Après un mois et demi dans l’île du Nord, je prend le ferry à Wellington pour rejoindre la grande île du Sud et la région de Nelson. Sam me prend en stop à la sortie du ferry. Il me montre ses armes, ses trophées et me parle de la passion familiale : traquer le sanglier dans le bush néo-zélandais. Connue comme le bastion hippie du pays, la région me fascine. Entre les courts d’eau, les montagnes, l’océan… Les randonnées sont infinies et les paysages indescriptibles.
C’est ici, et après deux mois et demi, que je commence à apprécier la solitude. Je me sens plus réceptif à ce pays, cette nature et moi-même. Paradoxalement, cet état d’esprit favorise les rencontres, que ce soit avec les habitants, les pêcheurs, cueilleurs ou randonneurs, mais aussi les cochons, poissons, cerfs et oiseaux.
Être seul n’implique pas une grande logistique mais beaucoup de volonté. Comme pour cette randonnée dans Victoria Forest Park. Sans aucun réseau ni personne pour m’indiquer le chemin, je me perds trois jours entre les massifs escarpés. Des conditions extrêmes auxquelles je n’étais pas préparé. Mais ici, quand seule compte la survie, le corps et l’esprit trouvent des ressources insoupçonnées.
Je voyage un mois en stop et bus, le long de la côté ouest. Sur la route, je croise des villes fantômes où les vieilles voitures et cabanes en taule racontent une histoire révolue. En cet automne néo-zélandais, les couleurs sont uniques. Mon aventure se termine à Christchurch, ville ravagée par les tremblement de terres mais toujours aussi colorée. Beaucoup de gens y travaillent la terre parce que le sol y est plus plat qu’ailleurs.
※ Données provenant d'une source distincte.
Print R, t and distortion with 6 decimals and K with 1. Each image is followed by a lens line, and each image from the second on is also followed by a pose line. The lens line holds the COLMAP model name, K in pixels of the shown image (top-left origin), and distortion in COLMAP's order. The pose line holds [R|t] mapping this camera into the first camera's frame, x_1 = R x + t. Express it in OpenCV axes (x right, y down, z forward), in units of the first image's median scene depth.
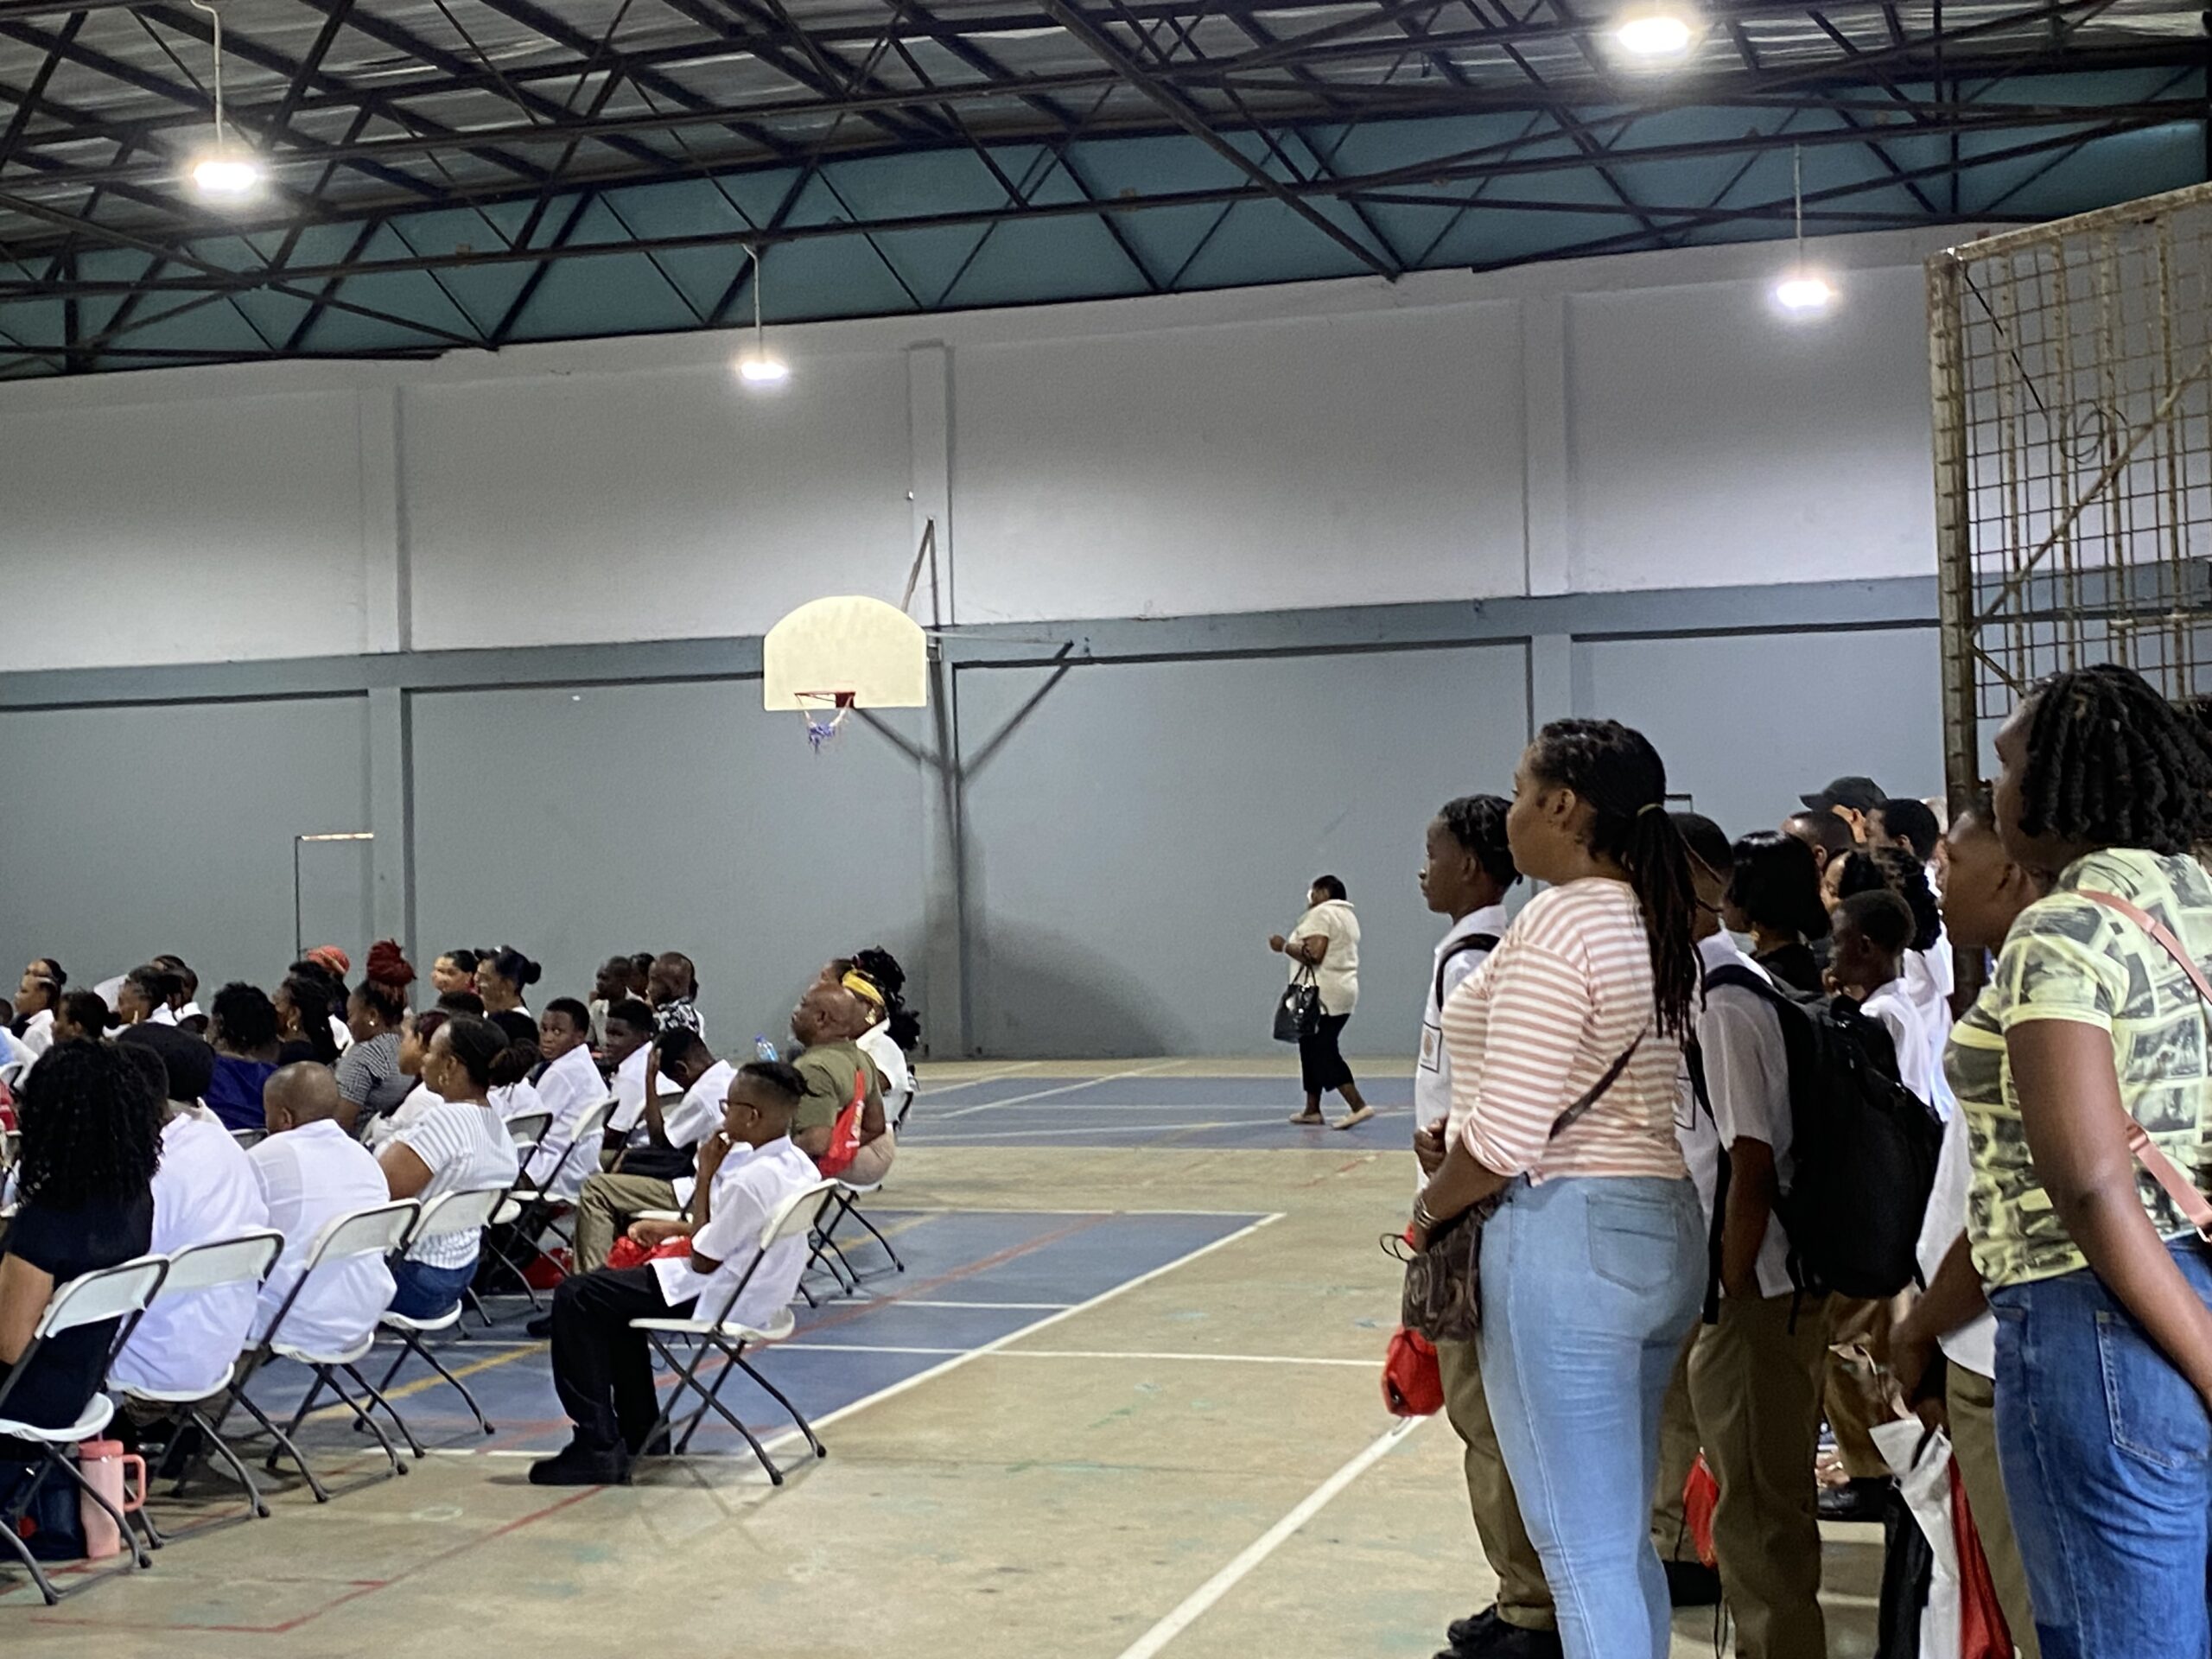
lens RADIAL K [[3227.6, 0, 1098.6], [0, 3227.6, 826.8], [0, 0, 1]] dist [0.082960, 0.000000]
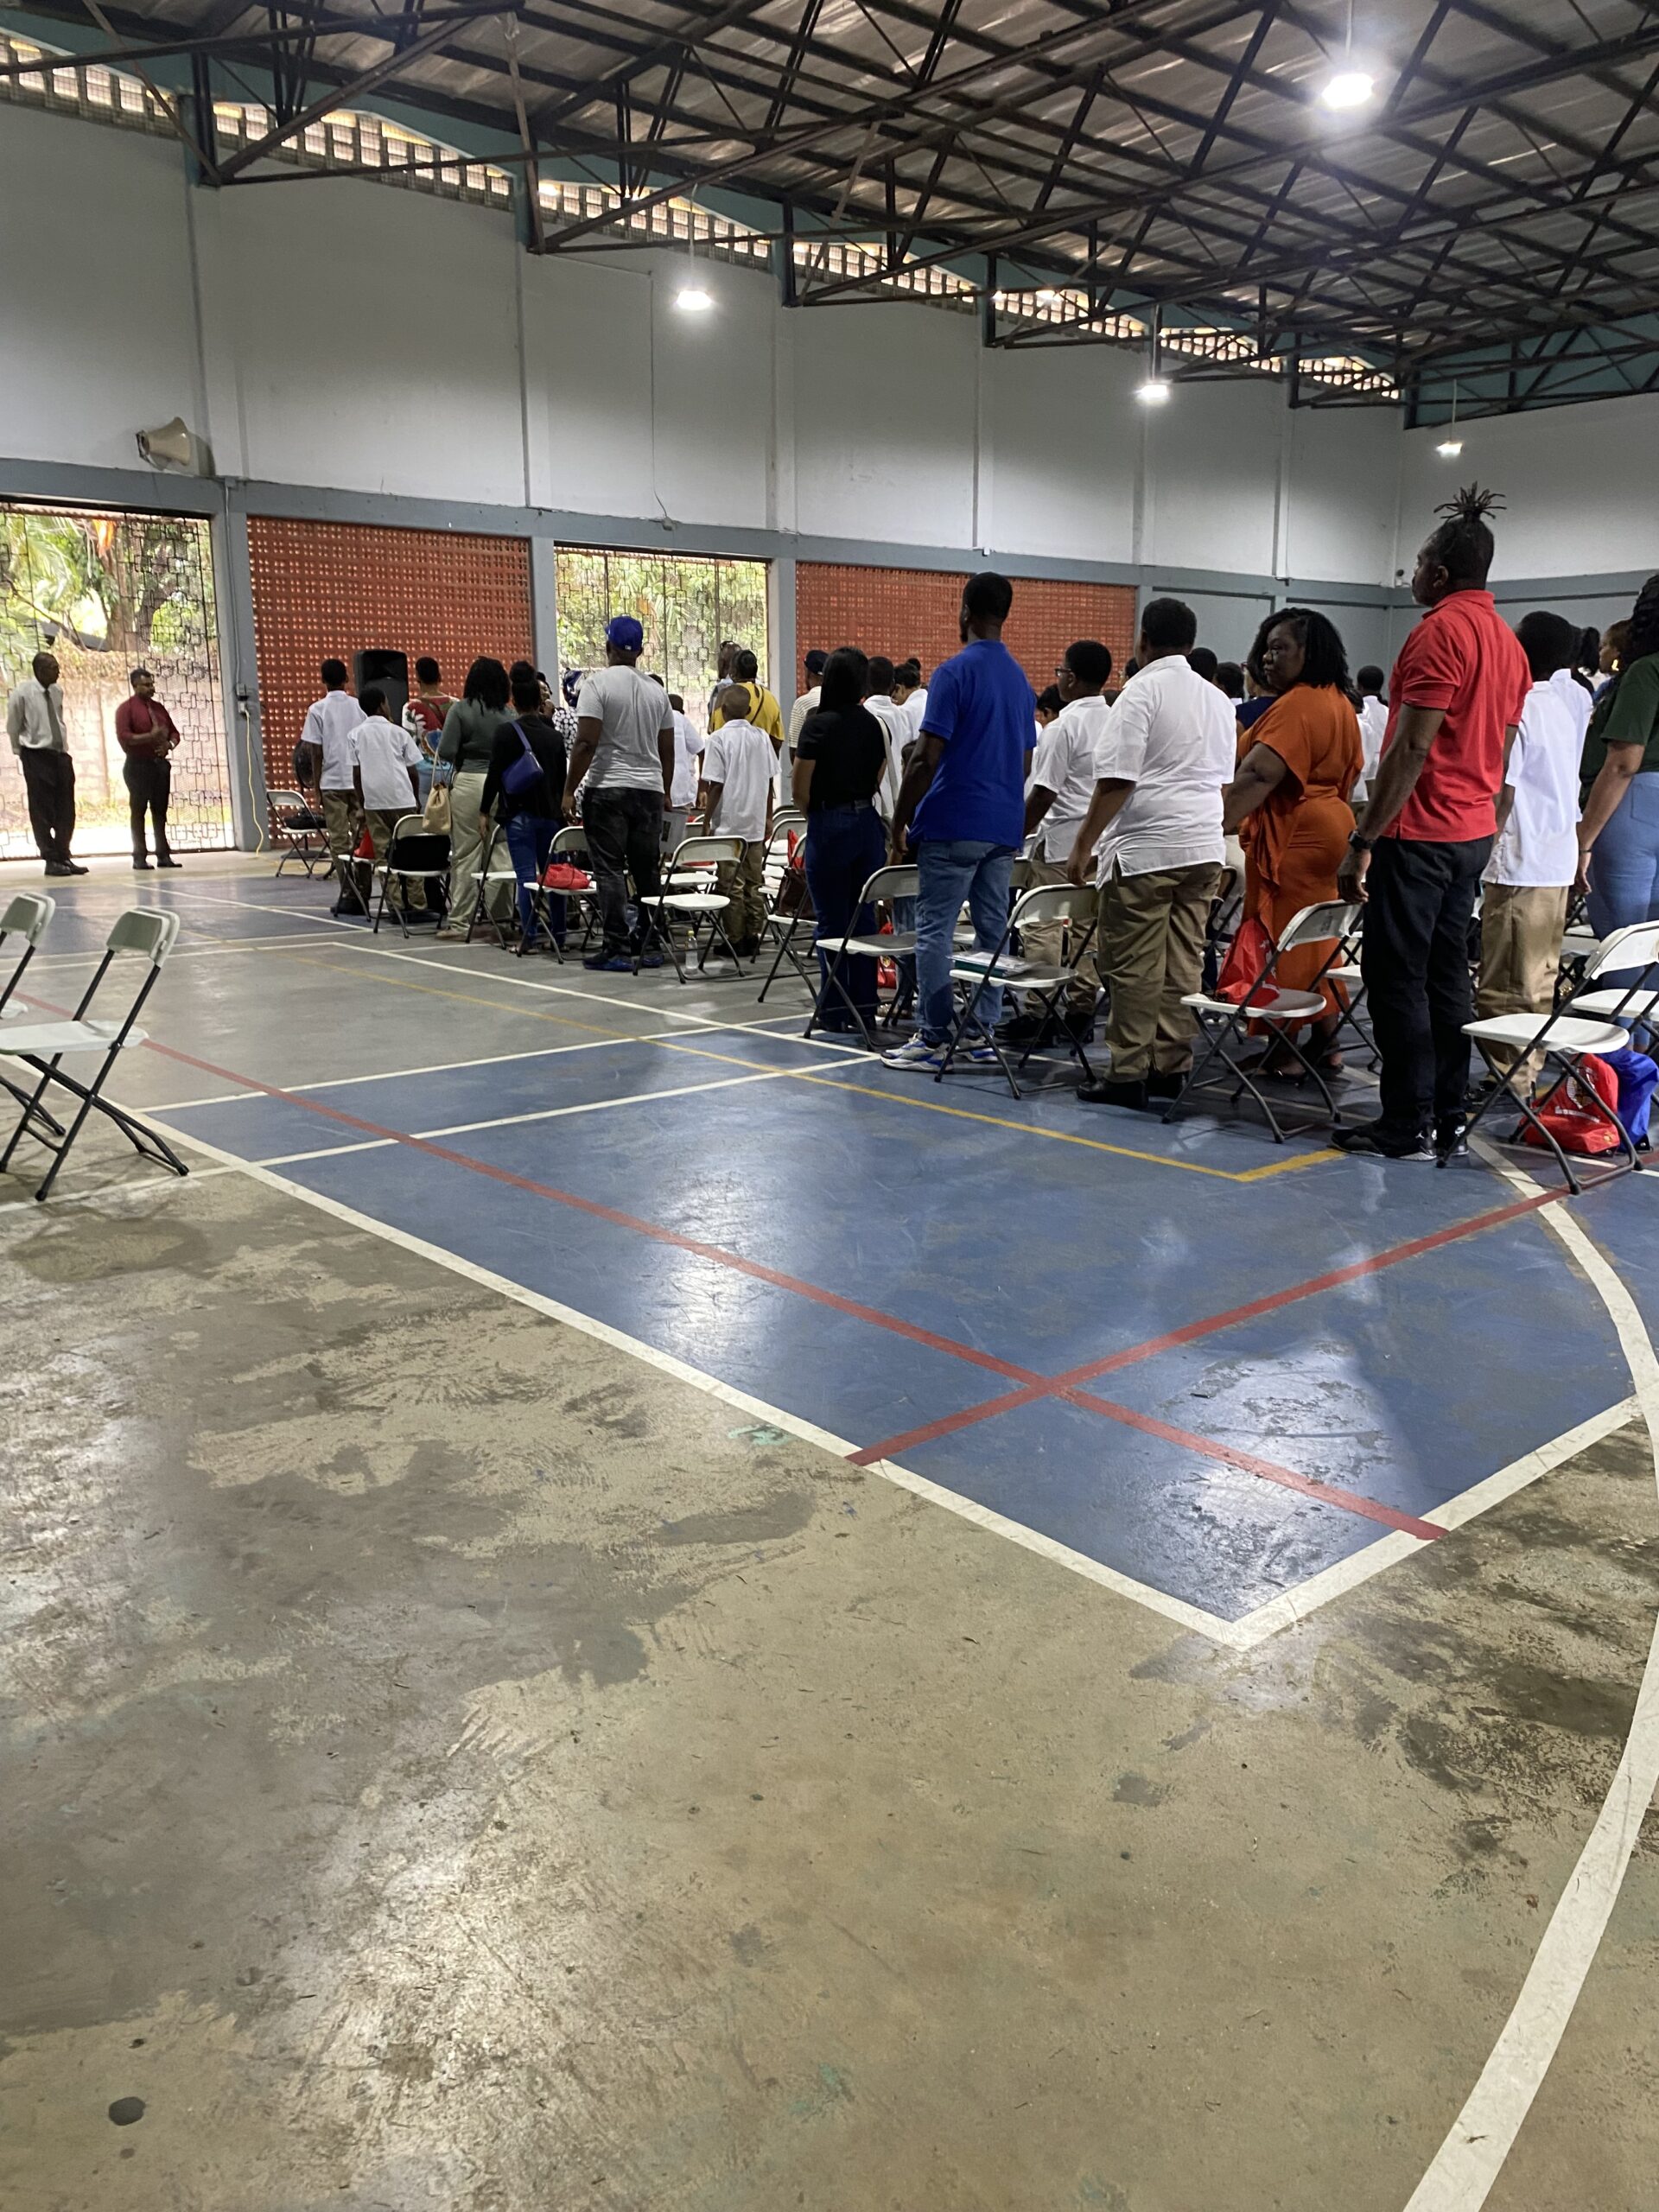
lens RADIAL K [[1698.7, 0, 841.5], [0, 1698.7, 1109.0], [0, 0, 1]] dist [0.029764, -0.021226]
pose [[0.851916, 0.135463, -0.505855, -0.095579], [-0.009846, 0.969937, 0.243158, 0.010685], [0.523586, -0.202169, 0.827638, -0.071432]]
Du coup, je passe deux semaines chez les Lepine, éleveurs de moutons de père en fils, du côté de Cheviot. On est en juin, c’est le début de l’hiver, je passe mes soirées au coin du feu ou en 3e mi-temps de rugby avec le fils aîné.
Ce pays m’aura offert bien plus d’aventures que je n’aurais pu l’imaginer : crapahuter des heures pour un lever de soleil sur la forêt, marcher 10 km dans le sable pour trouver une falaise calcaire. Gravir une montagne pour dormir dans une hutte isolée. Pagayer 30 minutes pour une vague en face d’un volcan. Avoir peur, froid, chaud, faim. Être fatigué, excité, déprimé, vivant. Pour qui rêve de nature, la Nouvelle-Zélande est le voyage ultime. Pour les autres, elle sera une révélation.